Return the number of lines below with "Jackson" in them, and nothing else.

(Records from a dataset)
--- START ---

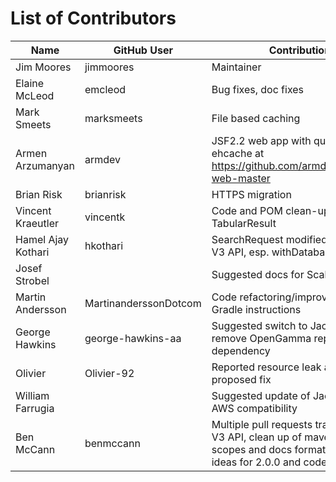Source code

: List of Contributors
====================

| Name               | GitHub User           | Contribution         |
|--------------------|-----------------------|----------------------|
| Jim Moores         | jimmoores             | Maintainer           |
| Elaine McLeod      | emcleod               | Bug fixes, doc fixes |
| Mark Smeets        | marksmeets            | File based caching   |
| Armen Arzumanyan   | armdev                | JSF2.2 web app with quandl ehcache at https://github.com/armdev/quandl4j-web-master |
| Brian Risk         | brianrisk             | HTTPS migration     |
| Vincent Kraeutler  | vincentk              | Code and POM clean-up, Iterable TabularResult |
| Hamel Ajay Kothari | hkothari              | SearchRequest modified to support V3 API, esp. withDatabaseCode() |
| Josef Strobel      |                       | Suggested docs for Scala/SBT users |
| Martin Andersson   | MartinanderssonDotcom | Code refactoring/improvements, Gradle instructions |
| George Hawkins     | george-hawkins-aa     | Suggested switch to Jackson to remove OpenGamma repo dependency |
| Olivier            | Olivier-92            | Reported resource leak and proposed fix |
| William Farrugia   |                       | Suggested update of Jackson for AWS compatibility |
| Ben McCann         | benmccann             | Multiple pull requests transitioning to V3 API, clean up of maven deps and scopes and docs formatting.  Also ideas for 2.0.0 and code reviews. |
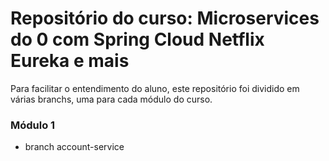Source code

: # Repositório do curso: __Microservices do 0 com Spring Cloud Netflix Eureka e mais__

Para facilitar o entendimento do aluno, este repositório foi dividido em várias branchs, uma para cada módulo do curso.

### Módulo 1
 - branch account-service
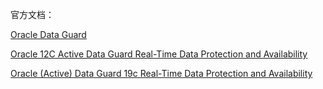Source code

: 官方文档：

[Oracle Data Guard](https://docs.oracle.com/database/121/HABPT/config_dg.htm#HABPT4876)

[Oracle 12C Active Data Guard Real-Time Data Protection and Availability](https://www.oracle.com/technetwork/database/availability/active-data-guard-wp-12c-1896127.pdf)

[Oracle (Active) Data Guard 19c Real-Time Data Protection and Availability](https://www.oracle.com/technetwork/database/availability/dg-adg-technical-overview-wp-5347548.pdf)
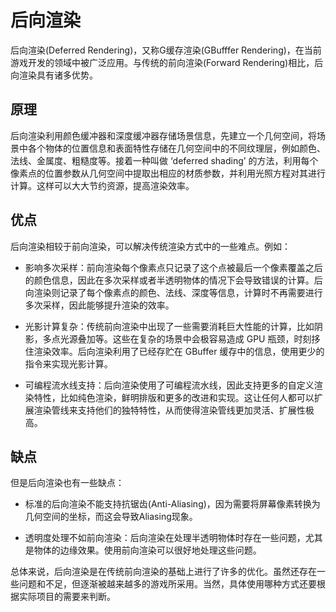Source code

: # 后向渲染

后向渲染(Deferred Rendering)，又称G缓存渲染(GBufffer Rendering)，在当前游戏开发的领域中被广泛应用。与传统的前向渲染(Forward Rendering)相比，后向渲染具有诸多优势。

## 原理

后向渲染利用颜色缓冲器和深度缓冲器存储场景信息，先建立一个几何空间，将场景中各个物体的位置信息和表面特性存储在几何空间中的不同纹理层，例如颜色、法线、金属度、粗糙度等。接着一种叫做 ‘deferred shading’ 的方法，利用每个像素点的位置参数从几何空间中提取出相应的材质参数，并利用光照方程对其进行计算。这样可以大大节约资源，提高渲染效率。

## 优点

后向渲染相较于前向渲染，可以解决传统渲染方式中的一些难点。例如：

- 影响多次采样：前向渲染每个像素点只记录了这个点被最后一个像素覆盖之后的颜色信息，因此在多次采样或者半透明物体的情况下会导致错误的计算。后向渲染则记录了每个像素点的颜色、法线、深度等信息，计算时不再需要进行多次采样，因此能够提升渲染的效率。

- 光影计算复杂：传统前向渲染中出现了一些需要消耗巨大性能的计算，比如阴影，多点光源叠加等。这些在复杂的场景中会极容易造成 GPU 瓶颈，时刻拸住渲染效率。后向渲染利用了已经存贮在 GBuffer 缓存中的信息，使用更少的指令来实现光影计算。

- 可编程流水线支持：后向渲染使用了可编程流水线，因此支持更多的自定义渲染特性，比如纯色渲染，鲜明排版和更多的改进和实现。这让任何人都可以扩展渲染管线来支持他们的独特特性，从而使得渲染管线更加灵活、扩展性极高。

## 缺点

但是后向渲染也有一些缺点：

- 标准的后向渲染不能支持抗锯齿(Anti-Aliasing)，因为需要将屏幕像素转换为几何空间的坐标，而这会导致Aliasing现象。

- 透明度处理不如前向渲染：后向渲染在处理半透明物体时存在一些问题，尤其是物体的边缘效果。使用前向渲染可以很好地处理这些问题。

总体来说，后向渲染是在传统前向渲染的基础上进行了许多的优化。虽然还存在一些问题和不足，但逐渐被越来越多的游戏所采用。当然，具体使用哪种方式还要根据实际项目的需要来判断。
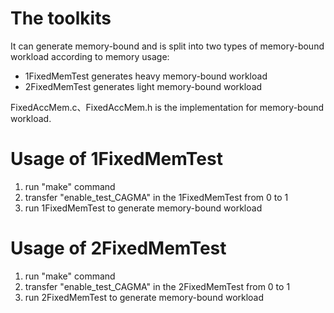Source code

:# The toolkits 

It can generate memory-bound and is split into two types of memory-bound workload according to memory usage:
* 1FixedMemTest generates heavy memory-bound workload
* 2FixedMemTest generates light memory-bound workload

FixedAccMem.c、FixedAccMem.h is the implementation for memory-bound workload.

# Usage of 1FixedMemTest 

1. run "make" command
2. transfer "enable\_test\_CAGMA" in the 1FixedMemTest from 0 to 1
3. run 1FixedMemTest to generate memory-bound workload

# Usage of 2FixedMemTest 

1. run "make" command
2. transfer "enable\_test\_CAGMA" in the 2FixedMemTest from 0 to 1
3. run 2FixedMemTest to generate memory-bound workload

--- END ---

Response – 2